Después, descendimos por un camino transversal en dirección a la bahía del puerto. Una calle estrecha, empedrada, nos dejó en un rincón de la costa, sobre un viejo banco de madera, bajo un ceibal florido. Dos casas coloniales sobre la orilla enmarcaban este rincón detenido en la historia,
durante cincuenta años este lugar no cambió. Cien años habrán pasado desde que una mano, un pájaro, o el viento, trajeron la semilla de la que nació este ceibo. El banco tendrá mi edad.
Bajo esa sombra, a la vista de los barcos alineados en la escollera, o al borneo en las boyas de la bahía, reiniciamos nuestra conversación. Le pedí más recuerdos de su niñez. Pero antes busqué abrigos en el barco. El viento había rotado al sudeste descendiendo varios grados la temperatura. Volví pertrechada para una larga charla, con el termo de café retinto, al estilo uruguayo, para seguir hasta que el horizonte carmesí se trague el sol.

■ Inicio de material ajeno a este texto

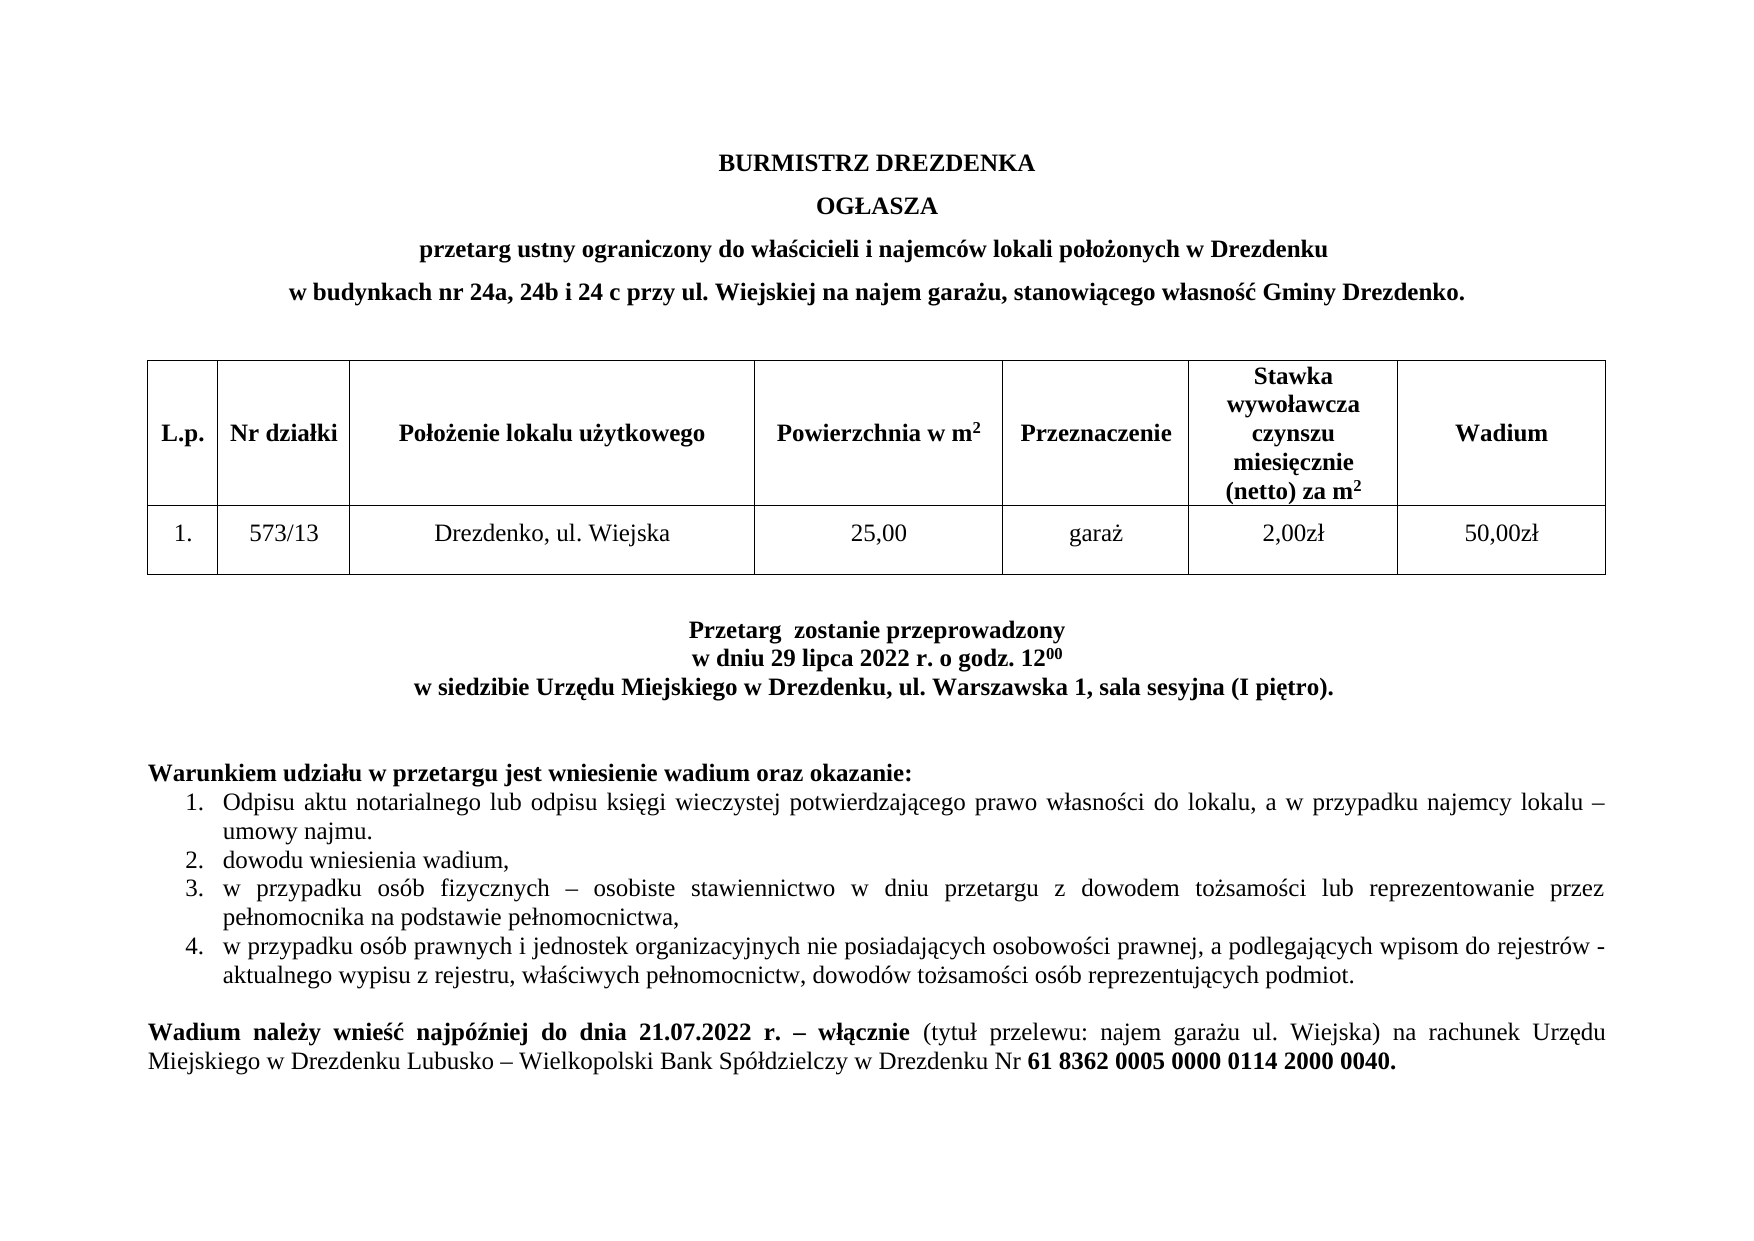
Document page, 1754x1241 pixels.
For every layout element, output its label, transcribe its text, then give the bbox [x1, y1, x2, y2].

table_header Stawka wywoławcza czynszu miesięcznie (netto) za m2 [1189, 361, 1397, 504]
table_header Wadium [1398, 361, 1605, 504]
table_cell 25,00 [755, 506, 1002, 574]
list w przypadku osób fizycznych – osobiste stawiennictwo w dniu przetargu z dowodem tożsamości lub reprezentowanie przez pełnomocnika na podstawie pełnomocnictwa, [185, 873, 1606, 931]
table_header Nr działki [218, 361, 349, 504]
text Przetarg zostanie przeprowadzony w dniu 29 lipca 2022 r. o godz. 1200 [148, 615, 1606, 672]
table_cell garaż [1003, 506, 1188, 574]
table_cell Drezdenko, ul. Wiejska [350, 506, 754, 574]
list w przypadku osób prawnych i jednostek organizacyjnych nie posiadających osobowości prawnej, a podlegających wpisom do rejestrów - aktualnego wypisu z rejestru, właściwych pełnomocnictw, dowodów tożsamości osób reprezentujących podmiot. [185, 931, 1606, 988]
list Odpisu aktu notarialnego lub odpisu księgi wieczystej potwierdzającego prawo własności do lokalu, a w przypadku najemcy lokalu – umowy najmu. [185, 787, 1606, 845]
table_header Położenie lokalu użytkowego [350, 361, 754, 504]
list dowodu wniesienia wadium, [185, 845, 1606, 873]
text Warunkiem udziału w przetargu jest wniesienie wadium oraz okazanie: [148, 758, 1606, 787]
table_header Powierzchnia w m2 [755, 361, 1002, 504]
table_header Przeznaczenie [1003, 361, 1188, 504]
text Wadium należy wnieść najpóźniej do dnia 21.07.2022 r. – włącznie (tytuł przelewu: najem garażu ul. Wiejska) na rachunek Urzędu Miejskiego w Drezdenku Lubusko – Wielkopolski Bank Spółdzielczy w Drezdenku Nr 61 8362 0005 0000 0114 2000 0040. [148, 1017, 1606, 1075]
table_cell 2,00zł [1189, 506, 1397, 574]
table_cell 573/13 [218, 506, 349, 574]
table_cell 50,00zł [1398, 506, 1605, 574]
table_cell 1. [148, 506, 217, 574]
text BURMISTRZ DREZDENKA [148, 148, 1606, 176]
text w siedzibie Urzędu Miejskiego w Drezdenku, ul. Warszawska 1, sala sesyjna (I piętro). [148, 672, 1606, 701]
table_header L.p. [148, 361, 217, 504]
text przetarg ustny ograniczony do właścicieli i najemców lokali położonych w Drezdenku w budynkach nr 24a, 24b i 24 c przy ul. Wiejskiej na najem garażu, stanowiącego własność Gminy Drezdenko. [148, 234, 1606, 306]
text OGŁASZA [148, 191, 1606, 219]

Vimos la entrada de un velero desafiando la sudestada, con la vela mayor con dos rizos y un tormentín. Soplan como cuarenta nudos, vamos a ver cómo hacen la maniobra de amarre. Eran duchos los que llegaban, lograron sin dificultad amarrarse a una boya de borneo.
Luego lo escuché con atención hilvanando recuerdos de su niñez.